- _COLLECTED DATA_:
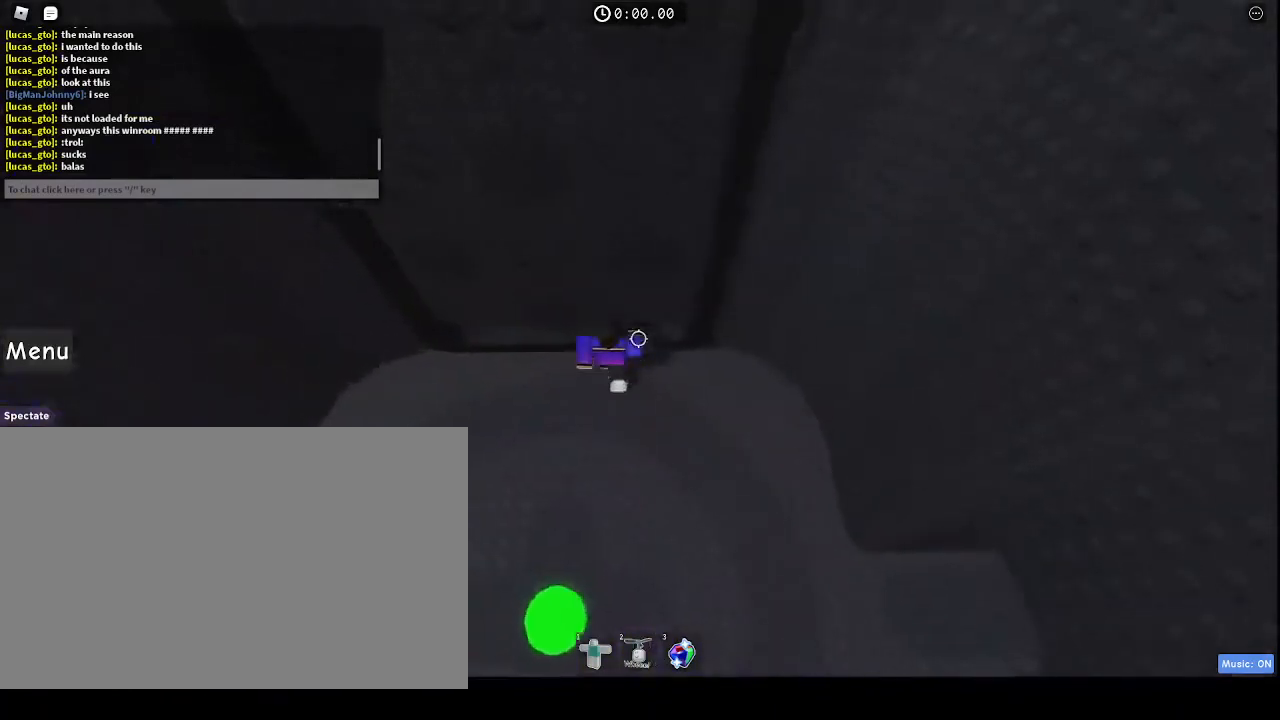
{"keys": ["d"], "mouse": ["right"], "events": [[167, "a", "up"], [267, "mouse_wheel", "down"], [333, "mouse_wheel", "up"], [367, "w", "up"], [433, "d", "down"]]}
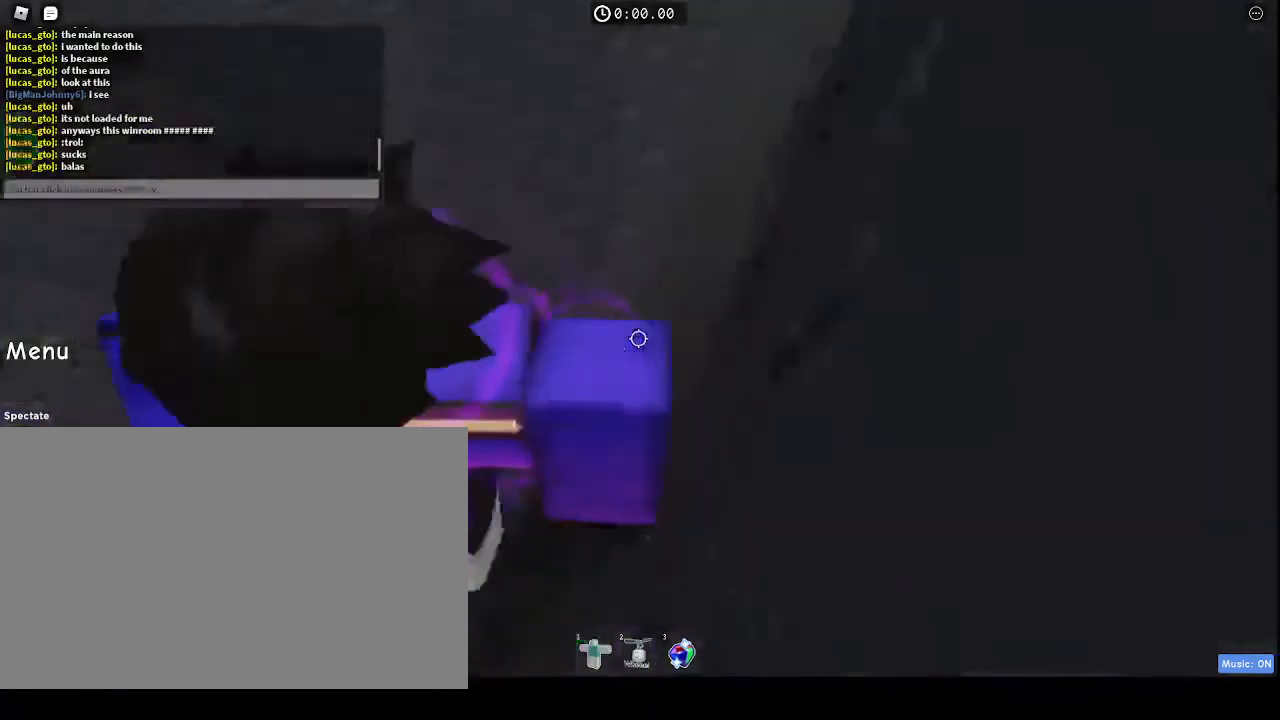
{"keys": ["d"], "mouse": ["right"], "events": [[33, "space", "down"], [233, "space", "up"]]}
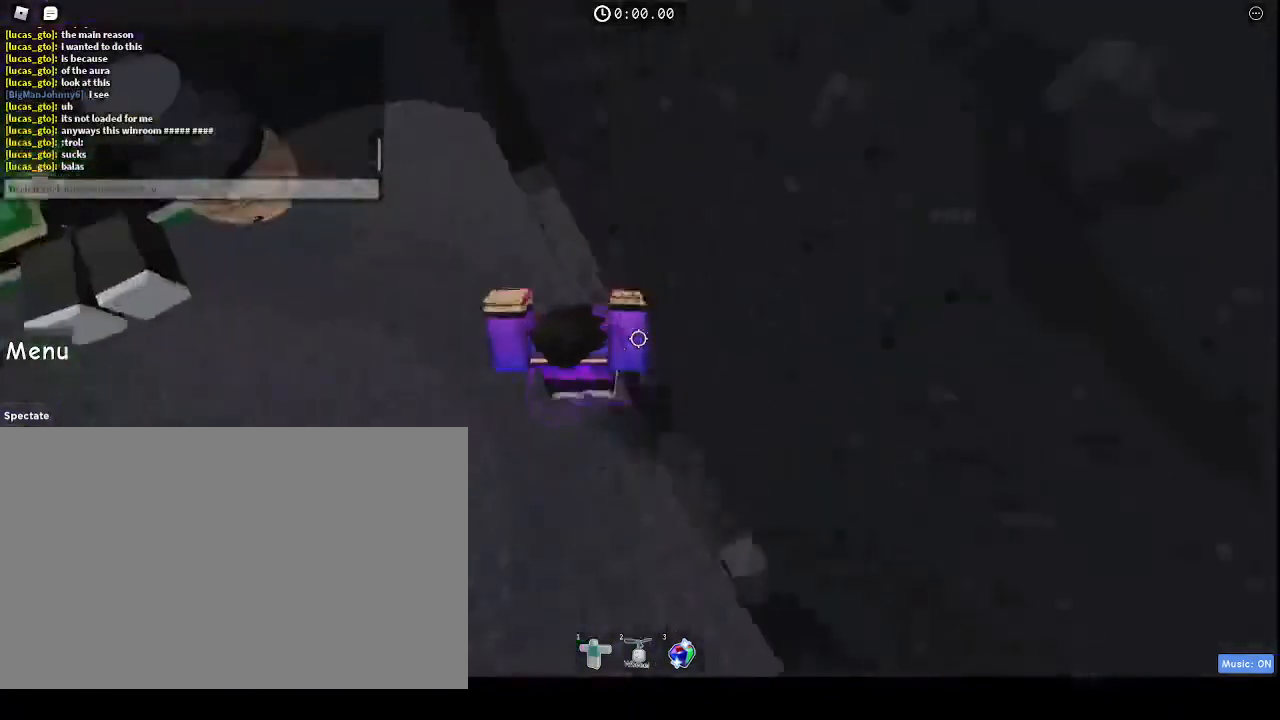
{"keys": ["w"], "mouse": [], "events": [[100, "w", "down"], [200, "d", "up"], [333, "mouse_right", "up"]]}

- _PROBLEM TO WORK ON_: Omit pictures; set down the rest of the material word for word.

- _YOUR RESPONSE_:
{"keys": ["d"], "mouse": ["right"], "events": [[167, "a", "up"], [267, "mouse_wheel", "down"], [333, "mouse_wheel", "up"], [367, "w", "up"], [433, "d", "down"]]}
{"keys": ["d"], "mouse": ["right"], "events": [[33, "space", "down"], [233, "space", "up"]]}
{"keys": ["w"], "mouse": [], "events": [[100, "w", "down"], [200, "d", "up"], [333, "mouse_right", "up"]]}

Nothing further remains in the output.